[BUG] etnaviv: broken timeouts
Arnd Bergmann
arnd at arndb.de
Mon Nov 6 14:43:37 UTC 2017
On Mon, Nov 6, 2017 at 3:17 PM, Arnd Bergmann <arnd at arndb.de> wrote:
> On Mon, Nov 6, 2017 at 3:04 PM, Russell King - ARM Linux
> <linux at armlinux.org.uk> wrote:
>> On Mon, Nov 06, 2017 at 01:42:10PM +0100, Arnd Bergmann wrote:
>>> On Mon, Nov 6, 2017 at 11:35 AM, Lucas Stach <l.stach at pengutronix.de> wrote:
>> Could you look at the patches I proposed, which have been tested,
>> instead of recreating my work?
>>
>> If you want to recreate my work, we're going to have to wait another
>> 50 odd days before we can say whether they work or not, because that's
>> how long it takes for the current code to go wrong, and I've already
>> rebooted the platforms.
>
> I'll have a look, sure.
I found your patches in the web archive (the timespec and timespec64
based ones) now, and they look correct regarding the INITIAL_JIFFIES
and NTP clock drift issues, as well as the overflow of the jiffies.

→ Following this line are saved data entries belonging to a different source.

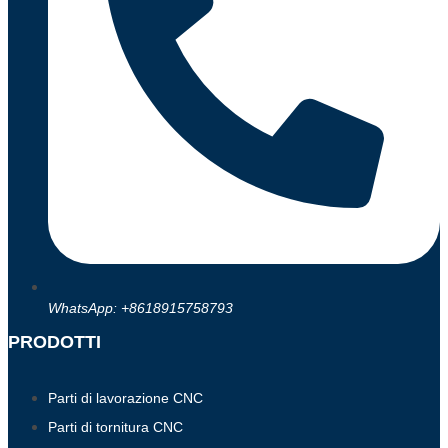
WhatsApp: +8618915758793
PRODOTTI
Parti di lavorazione CNC
Parti di tornitura CNC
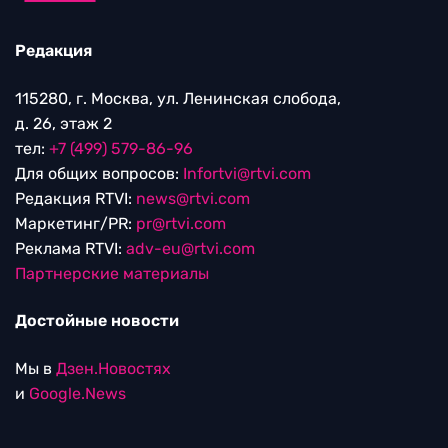
Редакция
115280, г. Москва, ул. Ленинская слобода,
д. 26, этаж 2
тел:
+7 (499) 579-86-96
Для общих вопросов:
Infortvi@rtvi.com
Редакция RTVI:
news@rtvi.com
Маркетинг/PR:
pr@rtvi.com
Реклама RTVI:
adv-eu@rtvi.com
Партнерские материалы
Достойные новости
Мы в
Дзен.Новостях
и
Google.News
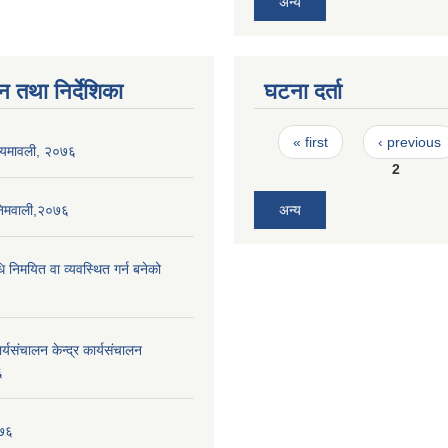
अन्य
न तथा निर्देशिका
घटना दर्ता
Pages
« first
‹ previous
नियमावली, २०७६
2
निमवाली,२०७६
अन्य
धि निमयित वा व्यवस्थित गर्न बनेको
यसंचालन केन्द्र कार्यसंचालन
६
०७६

However, the comment you introduce is a bit misleading in the 'timespec'
version:
> +/*
> + * Etnaviv timeouts are specified wrt CLOCK_MONOTONIC, not jiffies.

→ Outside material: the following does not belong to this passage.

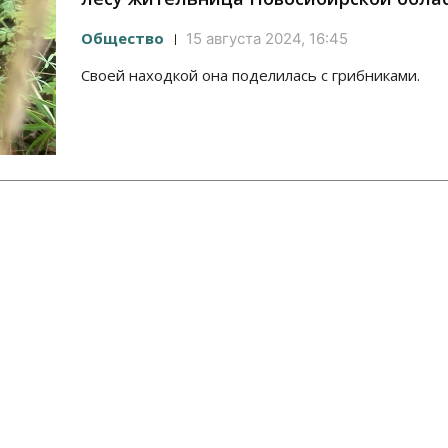
Общество
15 августа 2024, 16:45
Своей находкой она поделилась с грибниками.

> + * We need to calculate the timeout in terms of number of jiffies
> + * between the specified timeout and the current CLOCK_MONOTONIC time.

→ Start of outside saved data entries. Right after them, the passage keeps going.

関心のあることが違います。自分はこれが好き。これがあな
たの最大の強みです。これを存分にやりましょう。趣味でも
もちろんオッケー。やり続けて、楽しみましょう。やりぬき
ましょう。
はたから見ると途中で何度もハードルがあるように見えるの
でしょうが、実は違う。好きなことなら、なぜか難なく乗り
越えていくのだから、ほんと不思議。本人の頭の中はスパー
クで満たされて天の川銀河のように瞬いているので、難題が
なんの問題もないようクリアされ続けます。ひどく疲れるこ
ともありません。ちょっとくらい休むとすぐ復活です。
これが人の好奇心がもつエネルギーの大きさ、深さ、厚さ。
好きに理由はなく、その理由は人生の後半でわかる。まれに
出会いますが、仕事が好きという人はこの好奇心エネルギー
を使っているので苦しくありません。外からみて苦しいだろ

> + * Note: clock_gettime() is 32-bit on 32-bit arch. Using 64-bit
> + * timespec math here just means that when a wrap occurs, the
> + * specified timeout goes into the past and we can't request a
> + * timeout in the future: IOW, the code breaks.
> + */
We already know that we will fix clock_gettime() to return 64-bit
seconds in the future, and at that point the comment no longer
makes any sense.
We also know that CLOCK_MONOTONIC doesn't overflow 32-bit
interfaces in practice, and we rely on that in lots of places in the
kernel, but we still use ktime_t or timespec64 with clock_monotonic
for consistency with the future fixed user space.